Le hiatus n’a pas échappé aux parlementaires démocrates comme républicains. Lors de l’audition devant le sénat, le républicain Bob Corker a ainsi déclaré que « M. Trump a dit des choses pendant sa campagne que j’aurais souhaité qu’il ne dise pas. C’est totalement irréaliste ». Son collègue de l’Arizona, John McCain, a lui émis des doutes sur la volonté de M. Mulvaney d’augmenter les dépenses de l’armée, alors que, lorsqu’il était parlementaire, il s’y était systématiquement opposé.
Les démocrates doutent
De son côté, le sénateur indépendant du Maine, Angus King a fait part de ses doutes sur les effets du cercle vertueux que veut déclencher M. Trump en baissant drastiquement les impôts pour doper la croissance et donc réduire le poids des déficits.

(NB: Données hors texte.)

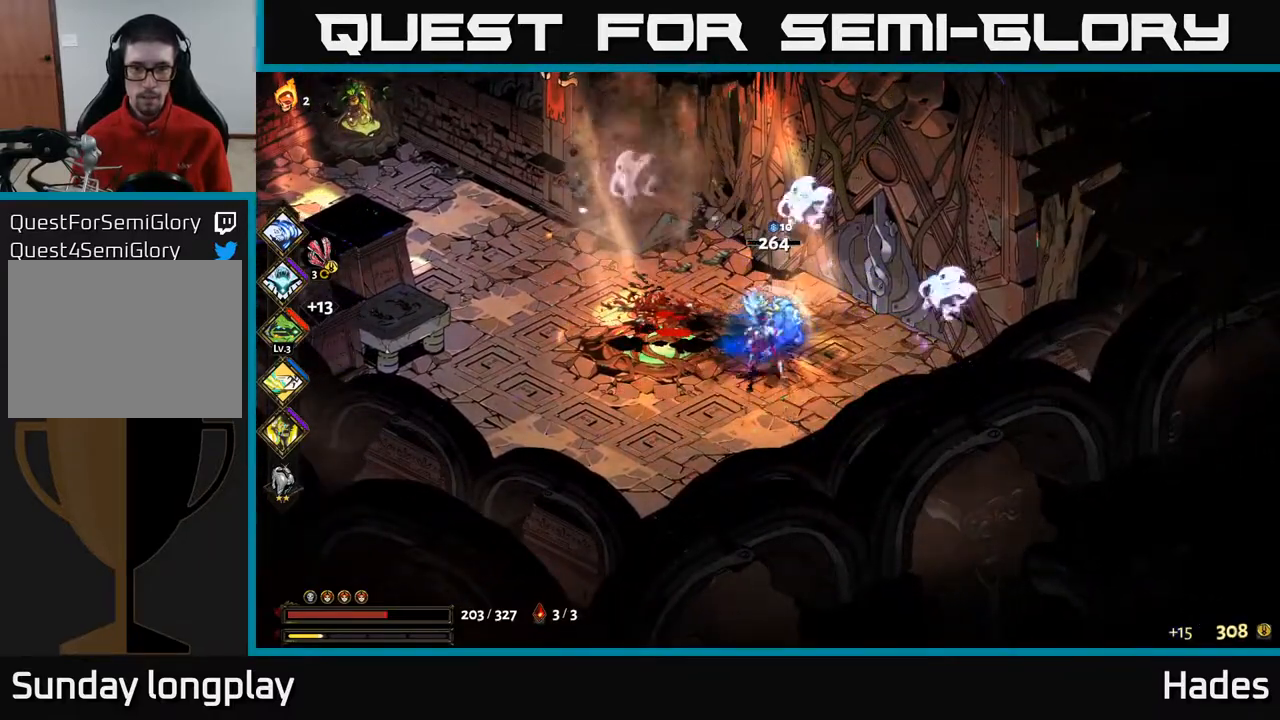
{"buttons": [], "left_stick": "center", "events": []}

Par ailleurs, si les démocrates prêtent une oreille attentive au plan d’investissement dans les infrastructures, la plupart estiment que celui-ci ne doit pas se faire à n’importe quel prix. « Nous n’allons pas réduire des budgets qui profitent aux classes moyennes comme l’éducation ou la santé pour cela », a déclaré Chuck Schumer (New York), le leader démocrate au Sénat.
Enfin, Bernie Sanders, le sénateur du Vermont et candidat malheureux à la dernière primaire démocrate, a relevé que le discours de M. Mulvaney sur le maintien des prestations sociales fédérales ne lui paraissait pas compatible avec les promesses de campagne de M. Trump. « Cela n’a aucun sens pour moi d’avoir un conseiller du président qui a des vues totalement en opposition avec celles que celui-ci a défendues pendant la campagne », a déclaré M. Sanders. La discussion budgétaire s’annonce comme l’un des premiers moments de vérité de l’ère Trump.